_Source data:_
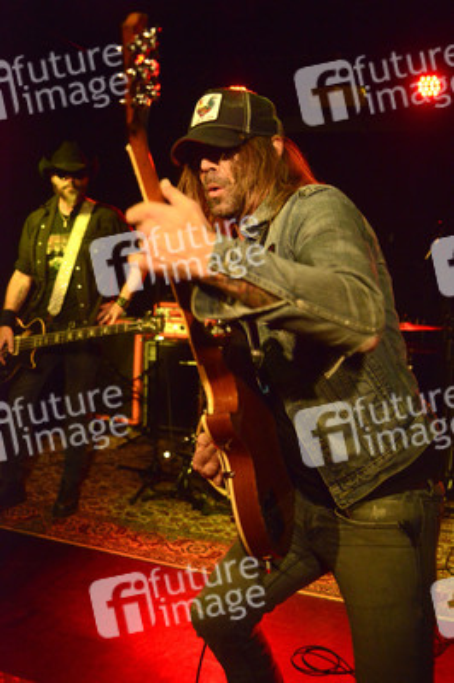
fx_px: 663
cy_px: 342
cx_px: 227
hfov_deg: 37.8
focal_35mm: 35
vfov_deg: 54.5
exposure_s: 1/125
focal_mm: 35
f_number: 3.3
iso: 10159
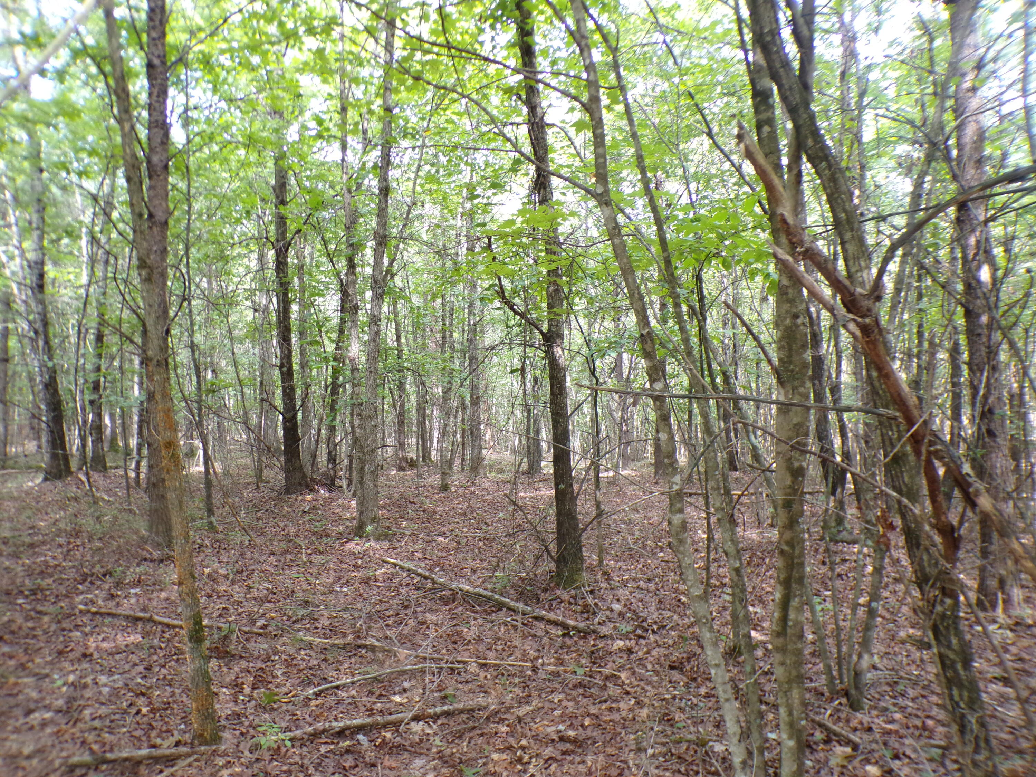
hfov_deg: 71.6
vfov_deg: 56.8
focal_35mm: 24
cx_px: 518
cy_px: 388
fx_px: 718
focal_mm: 4.3
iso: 200
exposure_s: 1/25
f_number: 3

_Action item:_
For this exercise, write out the listing verbatim and leave every image out.

_Output:_
fx_px: 663
cy_px: 342
cx_px: 227
hfov_deg: 37.8
focal_35mm: 35
vfov_deg: 54.5
exposure_s: 1/125
focal_mm: 35
f_number: 3.3
iso: 10159
hfov_deg: 71.6
vfov_deg: 56.8
focal_35mm: 24
cx_px: 518
cy_px: 388
fx_px: 718
focal_mm: 4.3
iso: 200
exposure_s: 1/25
f_number: 3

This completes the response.